■ To do ■
(a) In the text on the Class 41 locomotives, on what date were all five locomotives withdrawn?
(b) According to the text on the Class 41 locomotives, what kinds of locomotive types did BR mainly eliminate to cut its number of mainline classes? List every kind given.

■ Text ■
+---+
From new the D600s wore standard BR green with a 4 in light grey horizontal band between the cabs a few inches above the solebar. By the time of withdrawal D600 was in all-over rail blue with full yellow ends, D602 was blue with small yellow warning panels on each nose and D601/3/4 were still green, albeit with yellow warning panels.

==Withdrawal and scrapping==
All five locomotives were withdrawn on 30 December 1967. By this time they were non-standard, even for hydraulic designs, although according to Laira staff reliability was not a problem as many have thought. BR had been ordered to reduce the number of mainline locomotive classes from 28 to 15 by 1974, primarily by eliminating types which were known to be unreliable, had high maintenance costs or were so few in number as to be non-standard. As the table below shows, there was a substantial gap between delivery of D601 and D602 because NBL had to equip itself to construct the engines and transmissions for these three locomotives. By then the first Swindon-built D800s (later Class 42) had entered service, these being the lightweight and more powerful diesel-hydraulic locomotives they had requested.

D600 and D601 were sold to Woodham Brothers scrapyard in Barry, South Wales. D600 was broken up within a couple of years but D601 remained intact until 1980. Preservation for D601 was denied on the ground that it was too far gone to be restored to operational condition and was not considered to be worth preserving for display only. The last Class 41 unit was broken up at Barry Scrapyard, while D602-D604 were sold to Cashmore's of Newport who broke them up far sooner due to the former concentrating on easily processable wagons before locomotives. As the fleet only lasted eight years in revenue-earning service, D601 actually spent more time in the scrapyard than it did hauling trains on the main line.

No Class 41s were preserved, nor were any mainline North British diesel or electric products save for Class 84 25 kV AC electric locomotive No. 84001.
+---+
■ Information ■
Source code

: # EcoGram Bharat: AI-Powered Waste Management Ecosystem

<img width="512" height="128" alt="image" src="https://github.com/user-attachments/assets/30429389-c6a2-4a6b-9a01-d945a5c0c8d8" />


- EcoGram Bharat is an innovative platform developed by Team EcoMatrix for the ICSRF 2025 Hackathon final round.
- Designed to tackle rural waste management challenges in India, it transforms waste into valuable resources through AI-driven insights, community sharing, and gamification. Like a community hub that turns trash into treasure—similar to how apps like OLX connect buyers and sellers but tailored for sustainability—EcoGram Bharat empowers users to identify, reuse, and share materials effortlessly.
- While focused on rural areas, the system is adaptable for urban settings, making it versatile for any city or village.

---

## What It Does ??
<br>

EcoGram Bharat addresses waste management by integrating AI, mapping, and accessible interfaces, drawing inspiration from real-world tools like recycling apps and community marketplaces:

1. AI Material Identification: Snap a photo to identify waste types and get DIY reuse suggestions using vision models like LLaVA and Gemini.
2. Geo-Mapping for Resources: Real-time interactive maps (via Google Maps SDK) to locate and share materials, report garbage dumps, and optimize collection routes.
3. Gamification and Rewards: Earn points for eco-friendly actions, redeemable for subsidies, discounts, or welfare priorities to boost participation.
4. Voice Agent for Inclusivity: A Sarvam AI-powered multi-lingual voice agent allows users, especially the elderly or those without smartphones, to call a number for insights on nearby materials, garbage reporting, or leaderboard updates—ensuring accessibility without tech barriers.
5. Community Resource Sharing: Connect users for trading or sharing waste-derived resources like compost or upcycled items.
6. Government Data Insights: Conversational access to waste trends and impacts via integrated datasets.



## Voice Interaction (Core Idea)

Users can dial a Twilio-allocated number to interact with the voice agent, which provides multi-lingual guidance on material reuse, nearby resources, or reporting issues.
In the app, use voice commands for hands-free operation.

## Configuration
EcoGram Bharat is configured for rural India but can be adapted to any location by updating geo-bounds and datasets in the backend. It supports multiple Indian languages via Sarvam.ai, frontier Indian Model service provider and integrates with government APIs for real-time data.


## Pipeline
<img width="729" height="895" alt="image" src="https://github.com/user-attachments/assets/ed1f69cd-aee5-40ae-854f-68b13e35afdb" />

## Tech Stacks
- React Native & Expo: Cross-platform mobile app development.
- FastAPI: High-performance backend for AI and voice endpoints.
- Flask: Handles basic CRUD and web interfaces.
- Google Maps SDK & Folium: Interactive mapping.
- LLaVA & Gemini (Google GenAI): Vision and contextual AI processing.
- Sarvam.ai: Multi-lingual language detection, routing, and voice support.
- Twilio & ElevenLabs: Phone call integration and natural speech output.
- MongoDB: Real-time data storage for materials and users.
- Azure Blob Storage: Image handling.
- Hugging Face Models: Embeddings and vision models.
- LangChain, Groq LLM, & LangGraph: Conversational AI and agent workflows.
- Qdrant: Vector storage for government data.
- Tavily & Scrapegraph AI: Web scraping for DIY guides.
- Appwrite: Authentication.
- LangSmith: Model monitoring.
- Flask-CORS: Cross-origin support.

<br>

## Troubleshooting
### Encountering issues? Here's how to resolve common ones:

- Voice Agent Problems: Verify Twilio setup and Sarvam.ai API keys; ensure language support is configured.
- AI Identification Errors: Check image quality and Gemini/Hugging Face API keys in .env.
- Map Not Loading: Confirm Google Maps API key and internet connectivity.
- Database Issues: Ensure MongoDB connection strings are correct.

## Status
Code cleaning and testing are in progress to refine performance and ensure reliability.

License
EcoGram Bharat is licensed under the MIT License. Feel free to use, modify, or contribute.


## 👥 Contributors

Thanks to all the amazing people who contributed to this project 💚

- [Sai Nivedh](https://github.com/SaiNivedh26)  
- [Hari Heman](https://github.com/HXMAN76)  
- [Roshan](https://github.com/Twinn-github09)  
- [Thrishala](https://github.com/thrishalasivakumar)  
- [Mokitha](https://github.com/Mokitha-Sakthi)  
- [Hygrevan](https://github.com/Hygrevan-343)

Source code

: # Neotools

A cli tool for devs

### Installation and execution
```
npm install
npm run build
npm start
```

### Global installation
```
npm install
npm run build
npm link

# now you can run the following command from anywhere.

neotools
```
+---+
■ Solved problems ■
(a) 30 December 1967

(b)
- Types known to be unreliable
- Types with high maintenance costs
- Types so few in number as to be non-standard